Se vogliamo andare al cinema e abbiamo troppo mal di testa, il fatto di essere costretti a stare a casa non ci piace, ce lo dice anche la pubblicità! E se questo evento capita troppo spesso chiunque inizia a farsi qualche domanda.

La maggior parte dei bambini, purtroppo, propende per la seconda possibilità e si convince di sbagliare: il fatto di volere così spesso cose che gli adulti non vogliono o che ritengono sbagliate o impossibili inizia a essere insostenibile e così il senso della felicità si incancrenisce e diventa senso di colpa.

Ci sono poi bambini che invece nutrono e mantengono forte e in salute il proprio senso della felicità e se ne fregano di piacere agli adulti, di soddisfare i bisogni altrui o di accettare le paure che la TSI ci propina: fanno solo quello che amano veramente e se ne fregano dei brutti voti o degli insuccessi temporanei, perché sanno cosa vogliono e credono in se stessi.

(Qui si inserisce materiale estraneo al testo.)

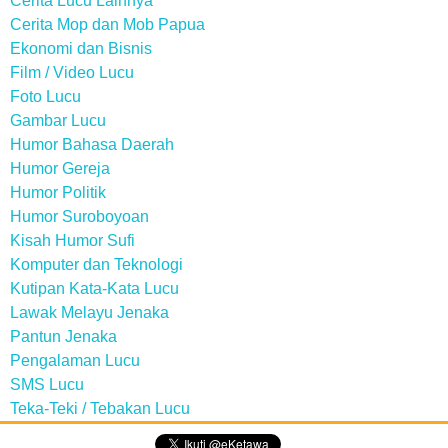
Cerita Lucu Lainnya
Cerita Mop dan Mob Papua
Ekonomi dan Bisnis
Film / Video Lucu
Foto Lucu
Gambar Lucu
Humor Bahasa Daerah
Humor Gereja
Humor Politik
Humor Suroboyoan
Kisah Humor Sufi
Komputer dan Teknologi
Kutipan Kata-Kata Lucu
Lawak Melayu Jenaka
Pantun Jenaka
Pengalaman Lucu
SMS Lucu
Teka-Teki / Tebakan Lucu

Questi bambini, crescendo, hanno il brutto vizio di diventare ricchissimi e molto spesso famosi. A questo proposito, l’autobiografia di Keith Richards (per gli sfortunati che non lo conoscono, è il chitarrista dei Rolling Stones) è il manuale d’istruzioni perfetto. 

In qualsiasi ambito, non importa cosa fai o quanta tecnica hai: ciò che conta è l’intensità con cui vivi l’esperienza e la generosità con cui la condividi. Le persone non comprano né il meglio né il giusto: le persone cercano ciò che emoziona e ciò che funziona.